College Admission: Getting In Doesn’t Matter If They Can’t Stay In

[/caption] It can seem like getting into college is the biggest challenge these days.  Unfortunately, getting in is only the beginning.  The real challenge is staying in and graduating. Years ago, I had a student, J.P., who graduated in the top quarter of his high school class.  He was thrilled to be accepted by a number of colleges and he selected a small liberal arts school about three hours away from home.  At graduation, everything looked perfect.  His future was just as he imagined.  But when I saw J.P. in October, things were different. After sitting down in my office, J.P. began explaining that he had been expelled from college for drug problems and he would be enrolling in community college for the winter term.  J.P. wasn’t involved with drugs in high school and his father was a prominent doctor in the community.  How could this happen to a good student? J.P. admitted that he wasn’t ready for the sudden freedom and responsibility he had in college.  He also wasn’t prepared for the extremely liberal and permissive culture he found at his college.  He quickly fell in with a drug-using crowd, justifying to himself that “everyone is doing it” and “this is just part of college.”  Within the first month of school he had a few encounters with campus security.  And by mid-October he had been arrested, charged with drug offenses, and asked to leave the college. I know students can have trouble adjusting to college life.  I understand sudden freedom can be too much for some students.  I just never expected a good student like J.P. to be one of the first of his graduating class to have to drop out. As the excitement of high school graduation is behind us and students are enjoying the summer before heading off to school, it is essential to plan ahead for the challenges of college life. J.P.’s situation stands out in my mind because it was so unexpected.  I’ve had a number of former students with more predictable college problems.  As you are in the college planning process, watch for these foreseeable issues:

  • In over their heads.  Some students are thrilled to be accepted at one of their “reach” schools only to find themselves struggling to keep up academically.  Other schools can put students in over their heads socially.  Look for a good fit in all areas.
  • Not ready to live independently.  Some students just aren’t ready for the responsibility of living on their own.  Other students, especially those who finished high school early, aren’t ready for some of the social dynamics on campus. In these situations a year or two at a community college may help.  Some students do better living at home and attending a university within driving distance.
  • Academically unprepared.  Unfortunately, a high school diploma doesn’t indicate readiness for college-level work.  Some students skated by in high school without learning foundational material and they need remedial classes before they are ready for university work.
  • Financially unable to finish.  Too often I’ve had parents tell me, “If he gets into ____, we will find a way to pay for it.”  The family that can barely afford the first year of college is often unable to keep up with tuition increases.  I’ve seen too many students who had to leave their dream schools after one year because they were unable to afford it.

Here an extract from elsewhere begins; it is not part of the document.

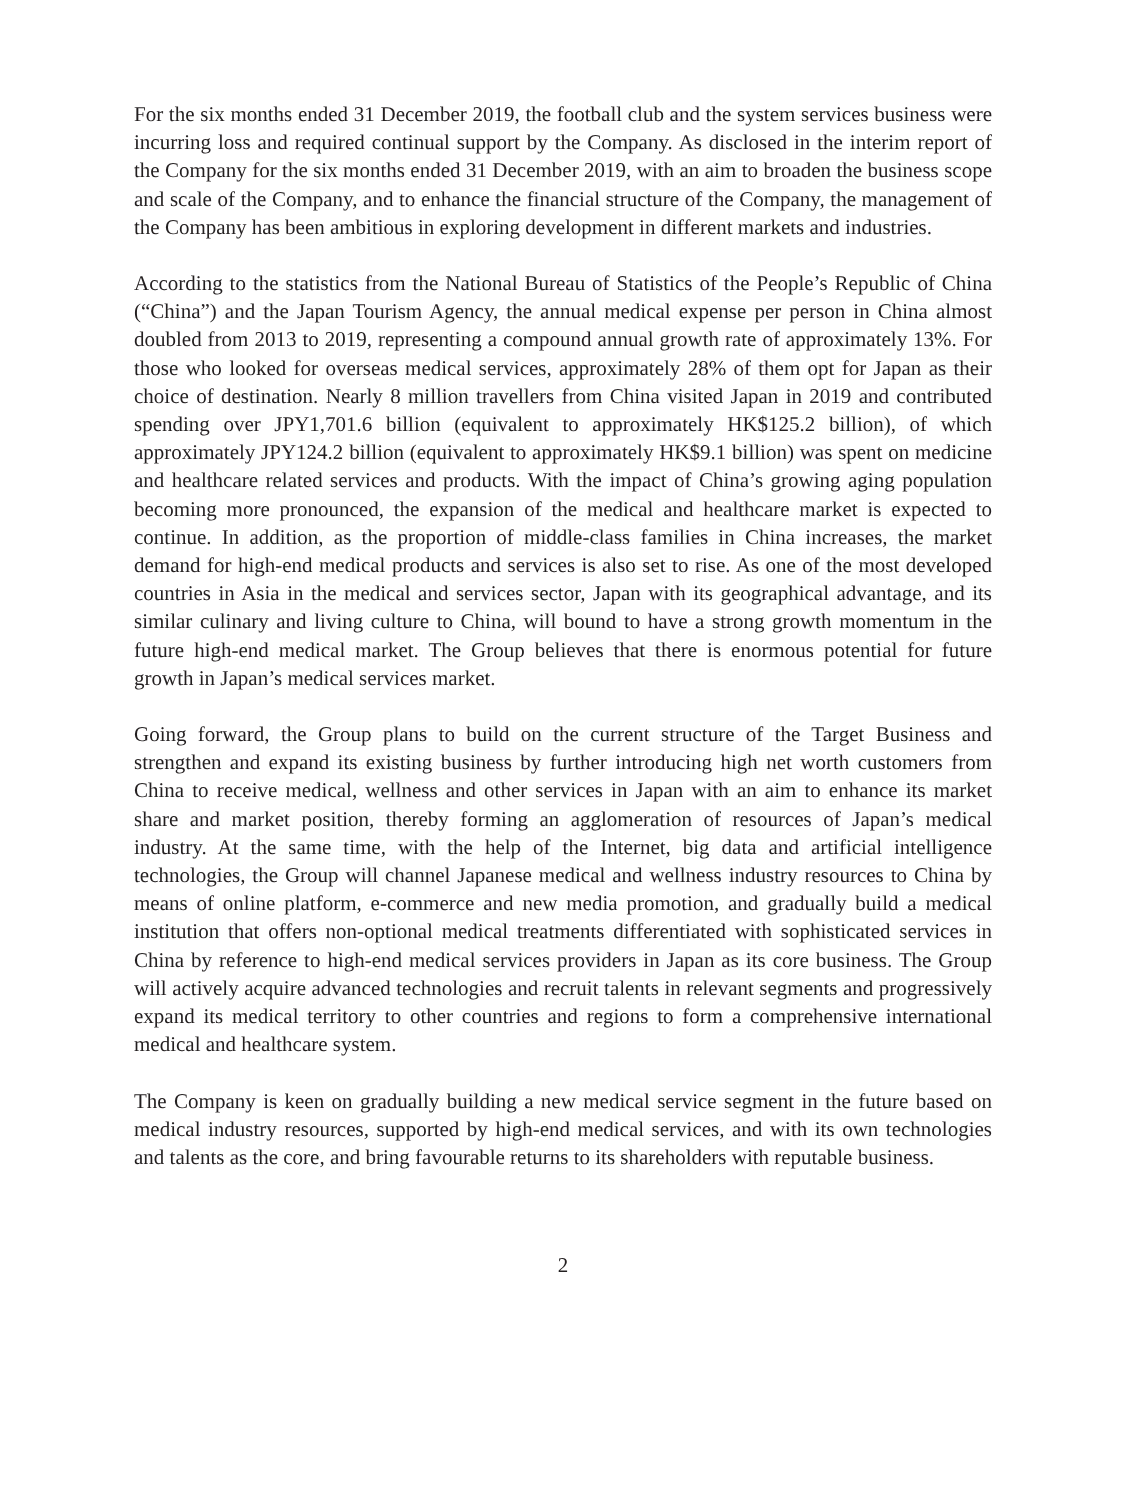For the six months ended 31 December 2019, the football club and the system services business were incurring loss and required continual support by the Company. As disclosed in the interim report of the Company for the six months ended 31 December 2019, with an aim to broaden the business scope and scale of the Company, and to enhance the financial structure of the Company, the management of the Company has been ambitious in exploring development in different markets and industries.
According to the statistics from the National Bureau of Statistics of the People’s Republic of China (“China”) and the Japan Tourism Agency, the annual medical expense per person in China almost doubled from 2013 to 2019, representing a compound annual growth rate of approximately 13%. For those who looked for overseas medical services, approximately 28% of them opt for Japan as their choice of destination. Nearly 8 million travellers from China visited Japan in 2019 and contributed spending over JPY1,701.6 billion (equivalent to approximately HK$125.2 billion), of which approximately JPY124.2 billion (equivalent to approximately HK$9.1 billion) was spent on medicine and healthcare related services and products. With the impact of China’s growing aging population becoming more pronounced, the expansion of the medical and healthcare market is expected to continue. In addition, as the proportion of middle-class families in China increases, the market demand for high-end medical products and services is also set to rise. As one of the most developed countries in Asia in the medical and services sector, Japan with its geographical advantage, and its similar culinary and living culture to China, will bound to have a strong growth momentum in the future high-end medical market. The Group believes that there is enormous potential for future growth in Japan’s medical services market.
Going forward, the Group plans to build on the current structure of the Target Business and strengthen and expand its existing business by further introducing high net worth customers from China to receive medical, wellness and other services in Japan with an aim to enhance its market share and market position, thereby forming an agglomeration of resources of Japan’s medical industry. At the same time, with the help of the Internet, big data and artificial intelligence technologies, the Group will channel Japanese medical and wellness industry resources to China by means of online platform, e-commerce and new media promotion, and gradually build a medical institution that offers non-optional medical treatments differentiated with sophisticated services in China by reference to high-end medical services providers in Japan as its core business. The Group will actively acquire advanced technologies and recruit talents in relevant segments and progressively expand its medical territory to other countries and regions to form a comprehensive international medical and healthcare system.
The Company is keen on gradually building a new medical service segment in the future based on medical industry resources, supported by high-end medical services, and with its own technologies and talents as the core, and bring favourable returns to its shareholders with reputable business.
2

  • Lack of motivation or purpose.  Yes, some unmotivated high school students find their purpose and passion in college.  Others seem to drag out the process – changing majors, dropping classes mid-semester, and making excuses for lack of performance.
  • All fun; no work.  I think we all have heard of some kid who partied his way out of college.  It happens more frequently than parents like to admit.  Sometimes good kids fall into a party crowd at college; other students are a party waiting to happen no matter where they attend.
  • Bad fit.  I’ve worked with students who insisted on applying to schools that didn’t fit — academically, socially, politically, geographically, financially, etc.  As much as these students tried to make these schools work, a bad fit in any area makes it very difficult to stay.  A great student at the wrong school will be unhappy and unproductive.
Try to identify potential problems and avoid them in your college search process.  Keep in mind “fit” isn’t just about finding a school that will admit you based on your scores and grades; it is about finding the college where you will be most successful. J.P. had to struggle through the resulting legal troubles related to his drug arrest, but he was fortunate that he learned his lesson early and was able to get back on track academically.  After finishing his freshman year at community college, he was able to transfer to a state university where he finished his degree. Remember, getting into college doesn’t matter if you can’t stay in.